Les pneumologues doivent aussi :

• prendre en charge la somnolence diurne, accompagnant le SAO,

• savoir que certains médicaments antihypertenseurs (notamment les antihypertenseurs centraux) peuvent provoquer ou aggraver la somnolence,

• savoir que les médicaments spécifiques de la somnolence (Tab. 5) peuvent modifier la pression artérielle, le plus souvent par un effet sympathomimétique

• et anticiper ces situations pour renforcer le traitement antihypertenseur pour obtenir un contrôle tensionnel optimal préalablement à leur introduction.

DÉFINITION DE L’HYPERTENSION ARTÉRIELLE

Le diagnostic d’hypertension artérielle se porte aussi bien sur les pressions mesurées au cabinet (au moins deux mesures à plusieurs jours d’intervalle), en automesure tensionnelle, ou avec la mesure ambulatoire (Tab. 2). Bien que les deux dernières soient plus précises, du fait de la répétition des mesures, le caractère universel de la mesure par le médecin explique son maintien dans l’arsenal diagnostique. Dans tous les cas, les conditions méthodologiques sont à respecter :

• Utiliser un appareil oscillométrique validé.

La majorité des appareils sur le marché ne sont pas validés correctement, ce qui aboutit bien souvent à de faux diagnostics.
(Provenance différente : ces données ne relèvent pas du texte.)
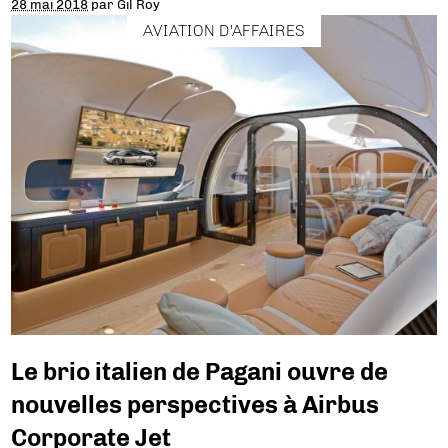
28 mai 2018
par
Gil Roy
AVIATION D'AFFAIRES
Le brio italien de Pagani ouvre de
nouvelles perspectives à Airbus
Corporate Jet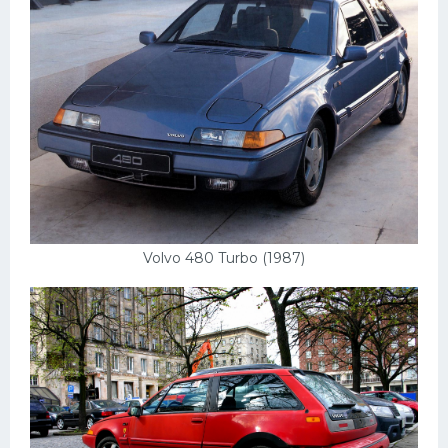
Volvo 480 Turbo (1987)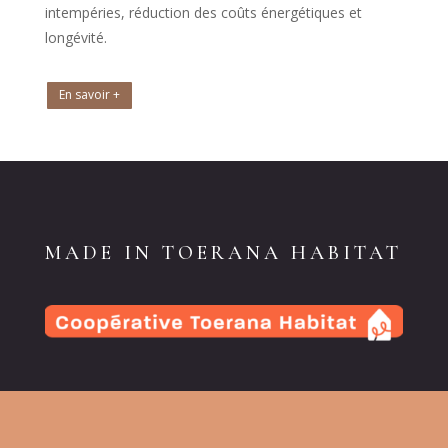
intempéries, réduction des coûts énergétiques et
longévité.
En savoir +
MADE IN TOERANA HABITAT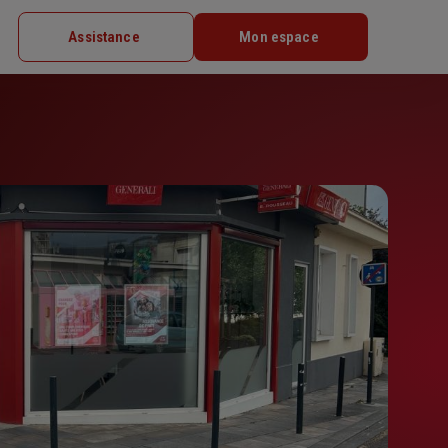
Assistance
Mon espace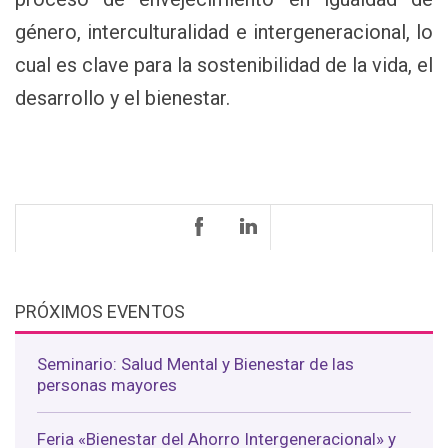
género, interculturalidad e intergeneracional, lo
cual es clave para la sostenibilidad de la vida, el
desarrollo y el bienestar.
PRÓXIMOS EVENTOS
Seminario: Salud Mental y Bienestar de las
personas mayores
Feria «Bienestar del Ahorro Intergeneracional» y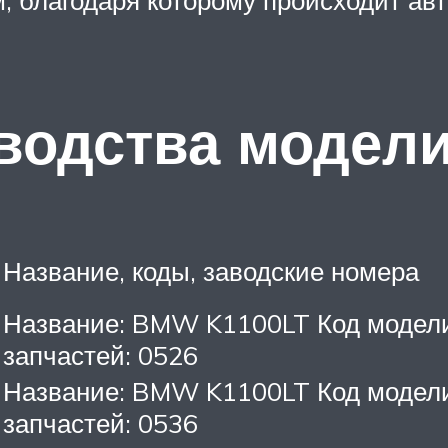
благодаря которому происходит авт
водства модел
Название, коды, заводские номера
Название: BMW K1100LT Код модели:
запчастей: 0526
Название: BMW K1100LT Код модели:
запчастей: 0536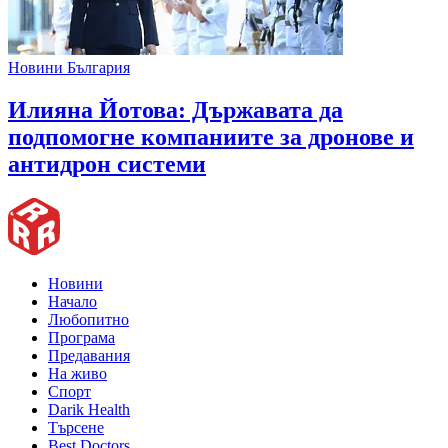
Новини България
Илияна Йотова: Държавата да
подпомогне компаниите за дронове и
антидрон системи
Новини
Начало
Любопитно
Програма
Предавания
На живо
Спорт
Darik Health
Търсене
Best Doctors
Respecter le repos 5/10 min avant les prises

(cabinet, automesure) (Tab. 3).

Reporter les chiffres tensionnels

sans arrondi et calculer la moyenne (Tab. 1).

Pour l’automesure tensionnelle,

respecter la règle des 3×3 : trois mesures matin (avant prise de médicament), trois mesures soir, trois jours successifs, tous les mois. Position assise, repos de 5 min. Mesures à reporter sur un carnet à apporter à chaque consultation, calculer les moyennes. Si possible, utiliser un site validé 2.